▸ **WHAT TO WORK ON**
The pictures are to be dropped, and the records below are to be restated word for word.

STUDY MATERIAL: Begin

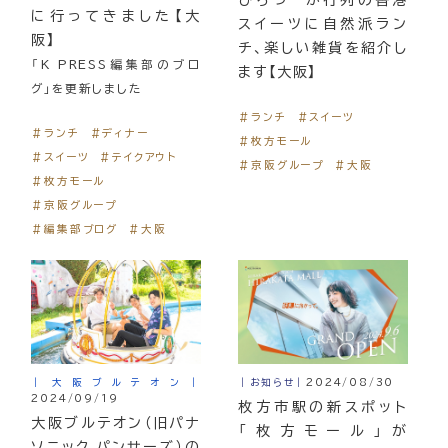
に行ってきました【大
スイーツに自然派ラン
阪】
チ、楽しい雑貨を紹介し
「K PRESS編集部のブロ
ます【大阪】
グ」を更新しました
＃ランチ
＃スイーツ
＃ランチ
＃ディナー
＃枚方モール
＃スイーツ
＃テイクアウト
＃京阪グループ
＃大阪
＃枚方モール
＃京阪グループ
＃編集部ブログ
＃大阪
｜大阪ブルテオン｜
｜お知らせ｜
2024/08/30
2024/09/19
枚方市駅の新スポット
大阪ブルテオン（旧パナ
「枚方モール」が
ソニック パンサーズ）の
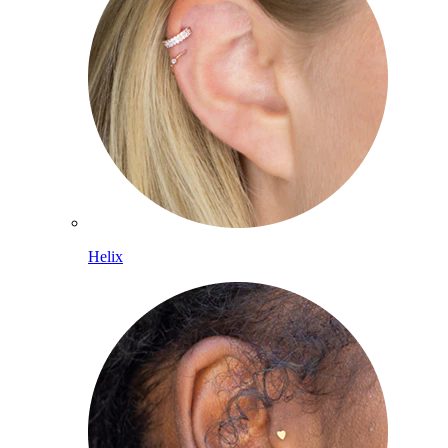
Helix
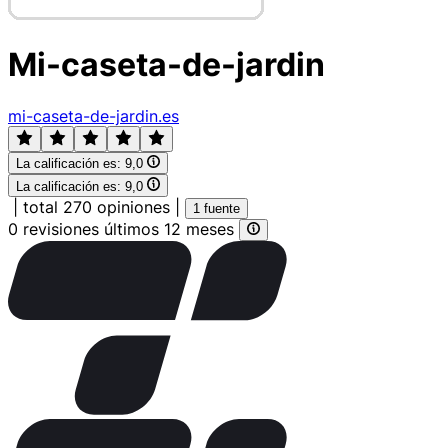
Mi-caseta-de-jardin
mi-caseta-de-jardin.es
La calificación es:
9,0
La calificación es:
9,0
|
total 270 opiniones
|
1 fuente
0 revisiones últimos 12 meses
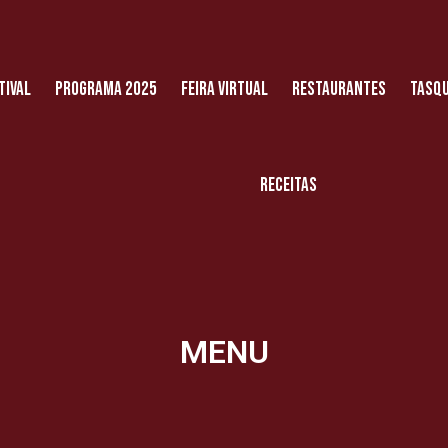
tival
Programa 2025
Feira Virtual
Restaurantes
Tasqu
Receitas
MENU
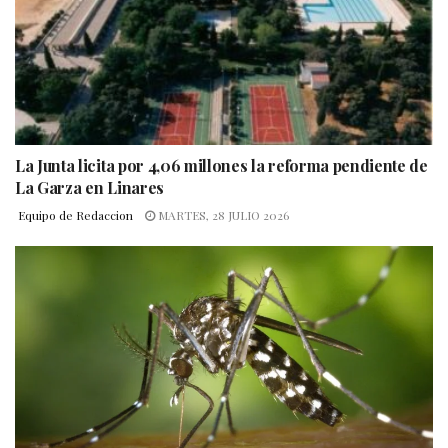
La Junta licita por 4,06 millones la reforma pendiente de
La Garza en Linares
Equipo de Redaccion
MARTES, 28 JULIO 2026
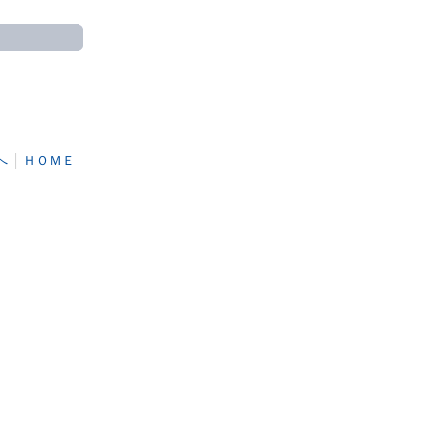
へ
│
ＨＯＭＥ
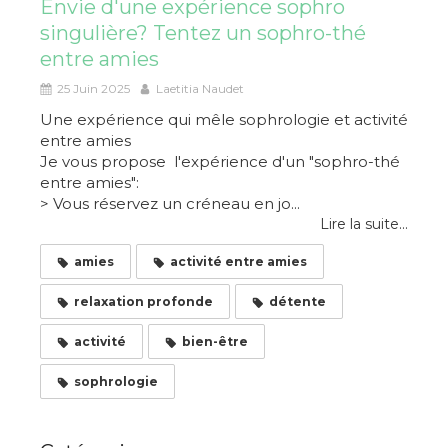
Envie d'une expérience sophro
singulière? Tentez un sophro-thé
entre amies
25 Juin 2025
Laetitia Naudet
Une expérience qui mêle sophrologie et activité
entre amies
Je vous propose l'expérience d'un "sophro-thé
entre amies":
> Vous réservez un créneau en jo...
Lire la suite...
amies
activité entre amies
relaxation profonde
détente
activité
bien-être
sophrologie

STUDY MATERIAL: End

▸ **THE ANSWER**
に行ってきました【大
スイーツに自然派ラン
阪】
チ、楽しい雑貨を紹介し
「K PRESS編集部のブロ
ます【大阪】
グ」を更新しました
＃ランチ
＃スイーツ
＃ランチ
＃ディナー
＃枚方モール
＃スイーツ
＃テイクアウト
＃京阪グループ
＃大阪
＃枚方モール
＃京阪グループ
＃編集部ブログ
＃大阪
｜大阪ブルテオン｜
｜お知らせ｜
2024/08/30
2024/09/19
枚方市駅の新スポット
大阪ブルテオン（旧パナ
「枚方モール」が
ソニック パンサーズ）の
Helix
Mi-caseta-de-jardin
mi-caseta-de-jardin.es
La calificación es:
9,0
La calificación es:
9,0
|
total 270 opiniones
|
1 fuente
0 revisiones últimos 12 meses
tival
Programa 2025
Feira Virtual
Restaurantes
Tasqu
Receitas
MENU
La Junta licita por 4,06 millones la reforma pendiente de
La Garza en Linares
Equipo de Redaccion
MARTES, 28 JULIO 2026
へ
│
ＨＯＭＥ
Envie d'une expérience sophro
singulière? Tentez un sophro-thé
entre amies
25 Juin 2025
Laetitia Naudet
Une expérience qui mêle sophrologie et activité
entre amies
Je vous propose l'expérience d'un "sophro-thé
entre amies":
> Vous réservez un créneau en jo...
Lire la suite...
amies
activité entre amies
relaxation profonde
détente
activité
bien-être
sophrologie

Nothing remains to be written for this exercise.